Ada banyak orang yang tidak betah tinggal di rumah-rumah megah yang bersih,
nyaman dan wangi. Mereka tidak mendapatkan interaksi yang menyenangkan. Ini
seperti yang digambarkan dalam Amsal. “Tinggal di sudut loteng lebih
menyenangkan daripada tinggal serumah dengan istri yang suka bertengkar” (21:9
BIS). Tidur di dalam loteng itu tidak nyaman. Meski begitu, ini lebih nyaman
daripada tidur di kamar dengan isteri yang suka bertengkar. Lebih tajam lagi, Salomo bahkan mengatakan
lebih baik tidur di padang gurun dari pada tinggal dengan perempuan yang suka
bertengkar dan pemarah (21:19).
Semua itu berkaitan dengan pola interaksi antar anggota keluarga. Sepiring sayur yang disantap di dalam keluarga
yang saling mengasihi itu lebih nikmat daripada daging lezat di dalam keluarga yang
saling membenci. Sesuap nasi yang ditelan dalam ketenangan batin, itu jauh
lebih nikmat daripada makanan berlimpah yang disertai dengan pertengkaran (Amsal
15:17; 17:1).
Begitulah, rumah adalah bangunan fisik
yang mewadahi interaksi antar anggota keluarga. Di dalam rumah, kita
mempraktikkan hidup dalam kasih. Di dalam rumah, kita saling menegur dan
menasihati. Di rumah, kita saling mengampuni. Di dalam keluarga, kita saling
mendukung dan bertumbuh. Di dalam rumah, kita mulai mencicipi kehidupan sorga.

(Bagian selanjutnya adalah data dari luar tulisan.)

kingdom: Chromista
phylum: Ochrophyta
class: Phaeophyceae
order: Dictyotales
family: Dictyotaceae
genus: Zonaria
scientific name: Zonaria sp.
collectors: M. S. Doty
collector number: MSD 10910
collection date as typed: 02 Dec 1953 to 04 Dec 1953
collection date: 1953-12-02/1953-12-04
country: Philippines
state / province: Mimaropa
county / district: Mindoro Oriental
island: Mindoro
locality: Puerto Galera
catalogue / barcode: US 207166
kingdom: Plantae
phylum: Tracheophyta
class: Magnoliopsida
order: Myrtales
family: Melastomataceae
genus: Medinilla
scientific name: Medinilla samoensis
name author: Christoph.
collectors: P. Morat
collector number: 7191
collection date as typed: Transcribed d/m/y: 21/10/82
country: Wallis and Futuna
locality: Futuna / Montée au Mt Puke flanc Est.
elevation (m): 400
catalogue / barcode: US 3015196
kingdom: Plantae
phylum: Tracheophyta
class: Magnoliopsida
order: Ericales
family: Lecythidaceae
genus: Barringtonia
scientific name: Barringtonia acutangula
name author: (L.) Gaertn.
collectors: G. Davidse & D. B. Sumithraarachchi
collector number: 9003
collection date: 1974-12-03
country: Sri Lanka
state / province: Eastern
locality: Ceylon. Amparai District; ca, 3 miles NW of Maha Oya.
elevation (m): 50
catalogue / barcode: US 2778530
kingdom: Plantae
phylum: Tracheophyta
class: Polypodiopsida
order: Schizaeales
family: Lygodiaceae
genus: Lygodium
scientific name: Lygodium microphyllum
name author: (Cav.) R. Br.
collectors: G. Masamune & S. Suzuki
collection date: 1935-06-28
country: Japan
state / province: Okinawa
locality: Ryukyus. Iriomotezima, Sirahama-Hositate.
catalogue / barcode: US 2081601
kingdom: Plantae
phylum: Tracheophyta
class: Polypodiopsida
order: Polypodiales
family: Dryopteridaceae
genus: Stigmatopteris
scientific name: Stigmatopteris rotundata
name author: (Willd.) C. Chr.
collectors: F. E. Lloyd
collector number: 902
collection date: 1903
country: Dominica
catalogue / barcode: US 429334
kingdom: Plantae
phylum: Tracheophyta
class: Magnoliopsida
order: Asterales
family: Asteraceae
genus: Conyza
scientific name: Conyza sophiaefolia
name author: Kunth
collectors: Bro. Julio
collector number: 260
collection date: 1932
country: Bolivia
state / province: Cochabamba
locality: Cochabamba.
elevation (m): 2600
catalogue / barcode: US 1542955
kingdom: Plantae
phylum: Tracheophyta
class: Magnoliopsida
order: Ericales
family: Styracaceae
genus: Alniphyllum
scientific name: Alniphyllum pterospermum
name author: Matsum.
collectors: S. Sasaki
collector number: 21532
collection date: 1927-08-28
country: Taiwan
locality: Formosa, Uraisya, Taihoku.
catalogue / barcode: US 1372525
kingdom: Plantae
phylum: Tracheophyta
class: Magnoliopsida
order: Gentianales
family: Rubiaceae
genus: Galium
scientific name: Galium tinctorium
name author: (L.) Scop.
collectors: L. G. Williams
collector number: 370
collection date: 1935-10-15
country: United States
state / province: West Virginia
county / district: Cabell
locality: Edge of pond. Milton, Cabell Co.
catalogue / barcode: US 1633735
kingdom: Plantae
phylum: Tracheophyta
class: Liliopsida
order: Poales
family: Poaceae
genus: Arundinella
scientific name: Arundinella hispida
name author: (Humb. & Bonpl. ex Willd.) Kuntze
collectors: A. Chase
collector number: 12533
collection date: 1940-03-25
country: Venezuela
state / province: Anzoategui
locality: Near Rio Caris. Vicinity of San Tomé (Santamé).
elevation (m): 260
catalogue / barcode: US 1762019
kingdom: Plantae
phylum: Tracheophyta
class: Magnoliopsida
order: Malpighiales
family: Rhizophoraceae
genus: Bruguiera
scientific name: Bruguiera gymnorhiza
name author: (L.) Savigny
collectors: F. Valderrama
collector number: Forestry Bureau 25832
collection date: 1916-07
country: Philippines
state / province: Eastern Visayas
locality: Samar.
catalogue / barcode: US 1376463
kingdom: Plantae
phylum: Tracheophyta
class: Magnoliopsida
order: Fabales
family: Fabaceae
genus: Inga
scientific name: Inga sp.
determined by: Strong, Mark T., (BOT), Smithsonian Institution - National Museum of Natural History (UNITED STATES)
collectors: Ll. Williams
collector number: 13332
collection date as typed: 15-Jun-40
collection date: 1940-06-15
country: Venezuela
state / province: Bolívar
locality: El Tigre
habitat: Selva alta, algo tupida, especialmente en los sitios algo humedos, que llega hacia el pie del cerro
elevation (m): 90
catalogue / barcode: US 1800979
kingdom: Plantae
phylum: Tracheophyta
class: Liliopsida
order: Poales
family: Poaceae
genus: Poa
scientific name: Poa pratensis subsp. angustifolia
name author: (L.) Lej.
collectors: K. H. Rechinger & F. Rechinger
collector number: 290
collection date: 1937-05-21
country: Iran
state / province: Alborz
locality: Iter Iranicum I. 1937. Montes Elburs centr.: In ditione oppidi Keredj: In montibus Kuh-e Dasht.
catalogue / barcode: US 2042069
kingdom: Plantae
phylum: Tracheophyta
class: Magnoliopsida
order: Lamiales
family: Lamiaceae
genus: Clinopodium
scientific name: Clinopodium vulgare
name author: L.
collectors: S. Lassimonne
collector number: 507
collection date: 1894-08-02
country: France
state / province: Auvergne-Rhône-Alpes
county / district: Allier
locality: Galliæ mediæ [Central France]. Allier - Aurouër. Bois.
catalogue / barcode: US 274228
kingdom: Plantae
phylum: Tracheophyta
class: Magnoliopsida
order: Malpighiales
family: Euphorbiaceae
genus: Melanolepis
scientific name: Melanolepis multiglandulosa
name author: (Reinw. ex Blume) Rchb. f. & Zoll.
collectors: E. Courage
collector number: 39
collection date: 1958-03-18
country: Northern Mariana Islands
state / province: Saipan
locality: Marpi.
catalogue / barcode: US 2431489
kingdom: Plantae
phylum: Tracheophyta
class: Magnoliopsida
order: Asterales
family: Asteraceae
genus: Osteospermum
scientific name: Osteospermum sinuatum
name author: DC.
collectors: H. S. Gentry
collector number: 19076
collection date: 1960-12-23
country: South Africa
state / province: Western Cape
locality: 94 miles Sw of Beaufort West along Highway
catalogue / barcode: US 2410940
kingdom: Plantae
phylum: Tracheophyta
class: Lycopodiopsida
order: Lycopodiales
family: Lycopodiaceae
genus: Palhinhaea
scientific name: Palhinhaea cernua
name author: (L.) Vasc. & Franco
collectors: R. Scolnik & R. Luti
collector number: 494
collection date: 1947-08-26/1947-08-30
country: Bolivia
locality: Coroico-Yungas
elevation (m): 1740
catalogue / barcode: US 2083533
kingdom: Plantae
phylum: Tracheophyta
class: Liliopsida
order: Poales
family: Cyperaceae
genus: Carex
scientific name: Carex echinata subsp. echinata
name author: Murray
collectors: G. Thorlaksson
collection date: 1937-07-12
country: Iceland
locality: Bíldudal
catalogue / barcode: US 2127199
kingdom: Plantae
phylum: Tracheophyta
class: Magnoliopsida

Seperti dalam "Doa Bapa Kami", Kerajaan Sorga itu telah datang dalam
keluarga kita.
Sebaliknya, jika kita mengabaikan
interaksi di dalam keluarga kita, maka rumah kita menjadi seperti neraka. Jika
ini terjadi, maka seperti kata penulis Amsal, para anggota keluarga memilih untuk
mencari tempat lain untuk menghindari masalah dengan anggota keluarga lain.
Mereka tidak punya kerinduan sama sekali untuk selalu pulang ke rumah.
Bagaimana dengan keluarga Anda? Apakah
rumah Anda menjadi sorga atau neraka Anda? Cara mengetahuinya cukup mudah.
Ketahui perasaan yang timbul jika Anda mendengar "pulang ke rumah."
Jujurlah pada sendiri. Apakah Anda merasa tidak sabar untuk pulang ke rumah?
Ataukah merasa enggan untuk pulang? [Purnawan].